The corporation shall maintain insurance to the extent reasonably available, at its expense, to protect itself and any such director,
officer, employee or agent of the corporation or another corporation, partnership, joint venture, trust or other enterprise against any
such expense, liability or loss, whether or not the corporation would have the power to indemnify such person against such expense, liability
or loss under the Delaware General Corporation Law.
7.7 Effect of Amendment.
Any amendment, repeal or modification of any provision of this Article VII shall not adversely affect any right or protection of an indemnitee
or his successor in respect of any act or omission occurring prior to such amendment, repeal or modification.
ARTICLE VIII
FORUM FOR CERTAIN DISPUTES
Section 8.1.
Delaware Courts. Unless the Corporation consents in writing to the selection of an alternative forum, (i) (a) any derivative action
or proceeding brought on behalf of the Corporation, (b) any action asserting a claim of breach of a fiduciary duty owed by any current
or former director, officer, other employee or stockholder of the Corporation to the Corporation or the Corporation’s stockholders,
(c) any action asserting a claim against the Corporation or its current or directors, officers, employees, or stockholders arising pursuant
to any provision of the General Corporation Law of the State of Delaware, the Certificate of Incorporation or these Bylaws (as either
may be amended or restated) or as to which the General Corporation Law of the State of Delaware confers jurisdiction on the Court of Chancery
of the State of Delaware or (d) any action asserting a claim against the Corporation or its current or former directors, officers, employees,
or stockholders governed by the internal affairs doctrine of the law of the State of Delaware shall, to the fullest extent permitted by
law, be brought by any stockholder (including a beneficial owner) exclusively in the Court of Chancery of the State of Delaware or, solely
if such court does not have subject matter jurisdiction thereof, in the other courts of competent jurisdiction in the State of Delaware
or the United States District Court for the District of Delaware; and (ii) the federal district courts of the United States shall be the
exclusive forum for the resolution of any complaint asserting a cause of action arising under the Securities Act of 1933, as amended.
Section 8.2.
Foreign Action. If any action, the subject matter of which is within the scope of Section 8.1, is filed in a court other
than a court permitted by Section 8.1 (a “Foreign Action”) in the name of any stockholder, whether individually,
representatively or derivatively on behalf of the corporation, such stockholder shall be deemed to have consented to (i) the personal
jurisdiction of the state and federal courts located within the State of Delaware in connection with any action brought in any such court
to enforce this Section 8.2 (an “Enforcement Action”) and (ii) having service of process made upon such stockholder
in any such Enforcement Action by service upon such stockholder’s counsel in the Foreign Action as agent for such stockholder.
Section 8.3.
Application. To the fullest extent permitted by law, any person or entity purchasing or otherwise acquiring or holding any interest
in shares of capital stock of the Corporation shall be deemed to have notice of and consented to the provisions of this Article VIII.

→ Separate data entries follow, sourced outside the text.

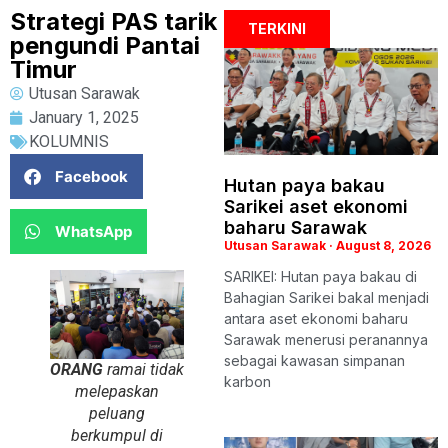
Strategi PAS tarik
TERKINI
pengundi Pantai
Timur
Utusan Sarawak
January 1, 2025
KOLUMNIS
Facebook
Hutan paya bakau
Sarikei aset ekonomi
baharu Sarawak
WhatsApp
Utusan Sarawak
August 8, 2026
SARIKEI: Hutan paya bakau di
Bahagian Sarikei bakal menjadi
antara aset ekonomi baharu
Sarawak menerusi peranannya
sebagai kawasan simpanan
ORANG
ramai tidak
karbon
melepaskan
peluang
berkumpul di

If any provision of this Article VIII shall be held to be invalid, illegal or unenforceable as applied to any person, entity or
circumstance for any reason whatsoever, then, to the fullest extent permitted by law, the validity, legality and enforceability of such
provision in any other circumstance and of the remaining provisions of this Article VIII, and the application of such provision
to other persons or entities and circumstances shall not in any way be affected or impaired thereby.